- WORK ORDER:
Drop every picture. Then return, exactly, the lines from the beginning of the listing below through the one containing "[5] A. Torres, O.".

- AVAILABLE DATA:
>>>>>

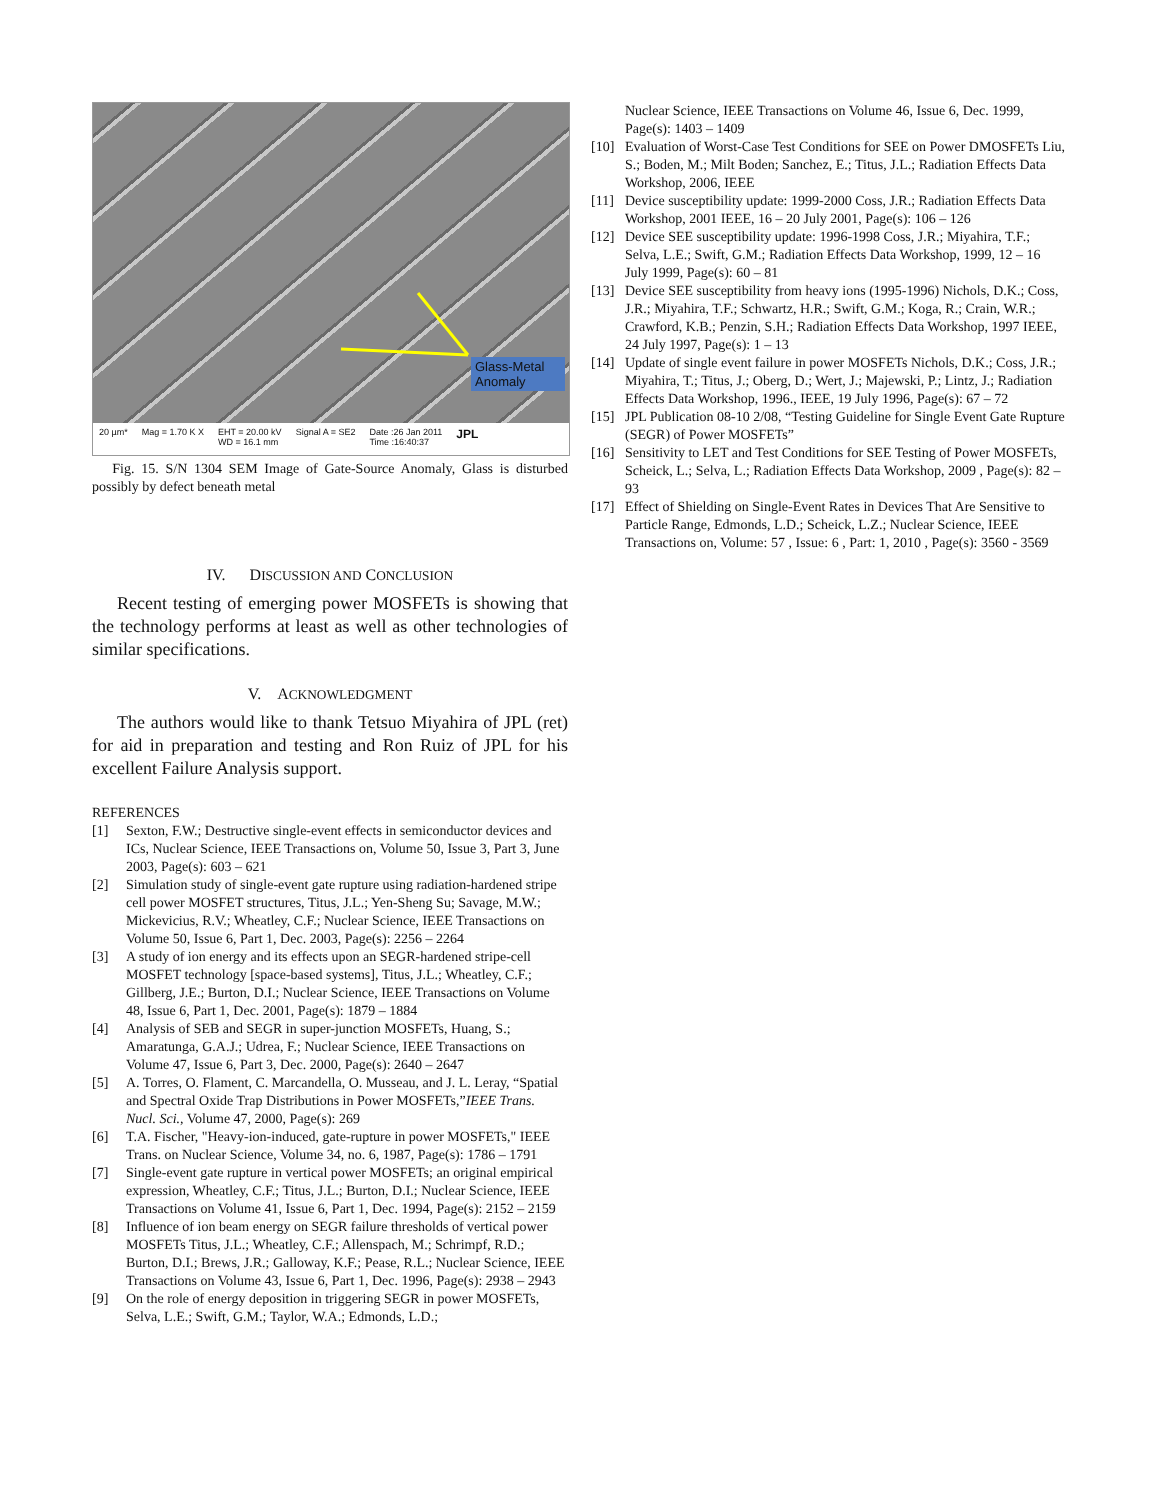Glass-Metal Anomaly
20 µm* Mag = 1.70 K X EHT = 20.00 kV
WD = 16.1 mm Signal A = SE2 Date :26 Jan 2011
Time :16:40:37 JPL
Fig. 15. S/N 1304 SEM Image of Gate-Source Anomaly, Glass is disturbed possibly by defect beneath metal
IV. DISCUSSION AND CONCLUSION
Recent testing of emerging power MOSFETs is showing that the technology performs at least as well as other technologies of similar specifications.
V. ACKNOWLEDGMENT
The authors would like to thank Tetsuo Miyahira of JPL (ret) for aid in preparation and testing and Ron Ruiz of JPL for his excellent Failure Analysis support.
REFERENCES
[1] Sexton, F.W.; Destructive single-event effects in semiconductor devices and ICs, Nuclear Science, IEEE Transactions on, Volume 50, Issue 3, Part 3, June 2003, Page(s): 603 – 621
[2] Simulation study of single-event gate rupture using radiation-hardened stripe cell power MOSFET structures, Titus, J.L.; Yen-Sheng Su; Savage, M.W.; Mickevicius, R.V.; Wheatley, C.F.; Nuclear Science, IEEE Transactions on Volume 50, Issue 6, Part 1, Dec. 2003, Page(s): 2256 – 2264
[3] A study of ion energy and its effects upon an SEGR-hardened stripe-cell MOSFET technology [space-based systems], Titus, J.L.; Wheatley, C.F.; Gillberg, J.E.; Burton, D.I.; Nuclear Science, IEEE Transactions on Volume 48, Issue 6, Part 1, Dec. 2001, Page(s): 1879 – 1884
[4] Analysis of SEB and SEGR in super-junction MOSFETs, Huang, S.; Amaratunga, G.A.J.; Udrea, F.; Nuclear Science, IEEE Transactions on Volume 47, Issue 6, Part 3, Dec. 2000, Page(s): 2640 – 2647
[5] A. Torres, O. Flament, C. Marcandella, O. Musseau, and J. L. Leray, “Spatial and Spectral Oxide Trap Distributions in Power MOSFETs,”IEEE Trans. Nucl. Sci., Volume 47, 2000, Page(s): 269
[6] T.A. Fischer, "Heavy-ion-induced, gate-rupture in power MOSFETs," IEEE Trans. on Nuclear Science, Volume 34, no. 6, 1987, Page(s): 1786 – 1791
[7] Single-event gate rupture in vertical power MOSFETs; an original empirical expression, Wheatley, C.F.; Titus, J.L.; Burton, D.I.; Nuclear Science, IEEE Transactions on Volume 41, Issue 6, Part 1, Dec. 1994, Page(s): 2152 – 2159
[8] Influence of ion beam energy on SEGR failure thresholds of vertical power MOSFETs Titus, J.L.; Wheatley, C.F.; Allenspach, M.; Schrimpf, R.D.; Burton, D.I.; Brews, J.R.; Galloway, K.F.; Pease, R.L.; Nuclear Science, IEEE Transactions on Volume 43, Issue 6, Part 1, Dec. 1996, Page(s): 2938 – 2943
[9] On the role of energy deposition in triggering SEGR in power MOSFETs, Selva, L.E.; Swift, G.M.; Taylor, W.A.; Edmonds, L.D.;
Nuclear Science, IEEE Transactions on Volume 46, Issue 6, Dec. 1999, Page(s): 1403 – 1409
[10] Evaluation of Worst-Case Test Conditions for SEE on Power DMOSFETs Liu, S.; Boden, M.; Milt Boden; Sanchez, E.; Titus, J.L.; Radiation Effects Data Workshop, 2006, IEEE
[11] Device susceptibility update: 1999-2000 Coss, J.R.; Radiation Effects Data Workshop, 2001 IEEE, 16 – 20 July 2001, Page(s): 106 – 126
[12] Device SEE susceptibility update: 1996-1998 Coss, J.R.; Miyahira, T.F.; Selva, L.E.; Swift, G.M.; Radiation Effects Data Workshop, 1999, 12 – 16 July 1999, Page(s): 60 – 81
[13] Device SEE susceptibility from heavy ions (1995-1996) Nichols, D.K.; Coss, J.R.; Miyahira, T.F.; Schwartz, H.R.; Swift, G.M.; Koga, R.; Crain, W.R.; Crawford, K.B.; Penzin, S.H.; Radiation Effects Data Workshop, 1997 IEEE, 24 July 1997, Page(s): 1 – 13
[14] Update of single event failure in power MOSFETs Nichols, D.K.; Coss, J.R.; Miyahira, T.; Titus, J.; Oberg, D.; Wert, J.; Majewski, P.; Lintz, J.; Radiation Effects Data Workshop, 1996., IEEE, 19 July 1996, Page(s): 67 – 72
[15] JPL Publication 08-10 2/08, “Testing Guideline for Single Event Gate Rupture (SEGR) of Power MOSFETs”
[16] Sensitivity to LET and Test Conditions for SEE Testing of Power MOSFETs, Scheick, L.; Selva, L.; Radiation Effects Data Workshop, 2009 , Page(s): 82 – 93
[17] Effect of Shielding on Single-Event Rates in Devices That Are Sensitive to Particle Range, Edmonds, L.D.; Scheick, L.Z.; Nuclear Science, IEEE Transactions on, Volume: 57 , Issue: 6 , Part: 1, 2010 , Page(s): 3560 - 3569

<<<<<

- SOLUTION:
Glass-Metal Anomaly
20 µm* Mag = 1.70 K X EHT = 20.00 kV
WD = 16.1 mm Signal A = SE2 Date :26 Jan 2011
Time :16:40:37 JPL
Fig. 15. S/N 1304 SEM Image of Gate-Source Anomaly, Glass is disturbed possibly by defect beneath metal
IV. DISCUSSION AND CONCLUSION
Recent testing of emerging power MOSFETs is showing that the technology performs at least as well as other technologies of similar specifications.
V. ACKNOWLEDGMENT
The authors would like to thank Tetsuo Miyahira of JPL (ret) for aid in preparation and testing and Ron Ruiz of JPL for his excellent Failure Analysis support.
REFERENCES
[1] Sexton, F.W.; Destructive single-event effects in semiconductor devices and ICs, Nuclear Science, IEEE Transactions on, Volume 50, Issue 3, Part 3, June 2003, Page(s): 603 – 621
[2] Simulation study of single-event gate rupture using radiation-hardened stripe cell power MOSFET structures, Titus, J.L.; Yen-Sheng Su; Savage, M.W.; Mickevicius, R.V.; Wheatley, C.F.; Nuclear Science, IEEE Transactions on Volume 50, Issue 6, Part 1, Dec. 2003, Page(s): 2256 – 2264
[3] A study of ion energy and its effects upon an SEGR-hardened stripe-cell MOSFET technology [space-based systems], Titus, J.L.; Wheatley, C.F.; Gillberg, J.E.; Burton, D.I.; Nuclear Science, IEEE Transactions on Volume 48, Issue 6, Part 1, Dec. 2001, Page(s): 1879 – 1884
[4] Analysis of SEB and SEGR in super-junction MOSFETs, Huang, S.; Amaratunga, G.A.J.; Udrea, F.; Nuclear Science, IEEE Transactions on Volume 47, Issue 6, Part 3, Dec. 2000, Page(s): 2640 – 2647
[5] A. Torres, O. Flament, C. Marcandella, O. Musseau, and J. L. Leray, “Spatial and Spectral Oxide Trap Distributions in Power MOSFETs,”IEEE Trans. Nucl. Sci., Volume 47, 2000, Page(s): 269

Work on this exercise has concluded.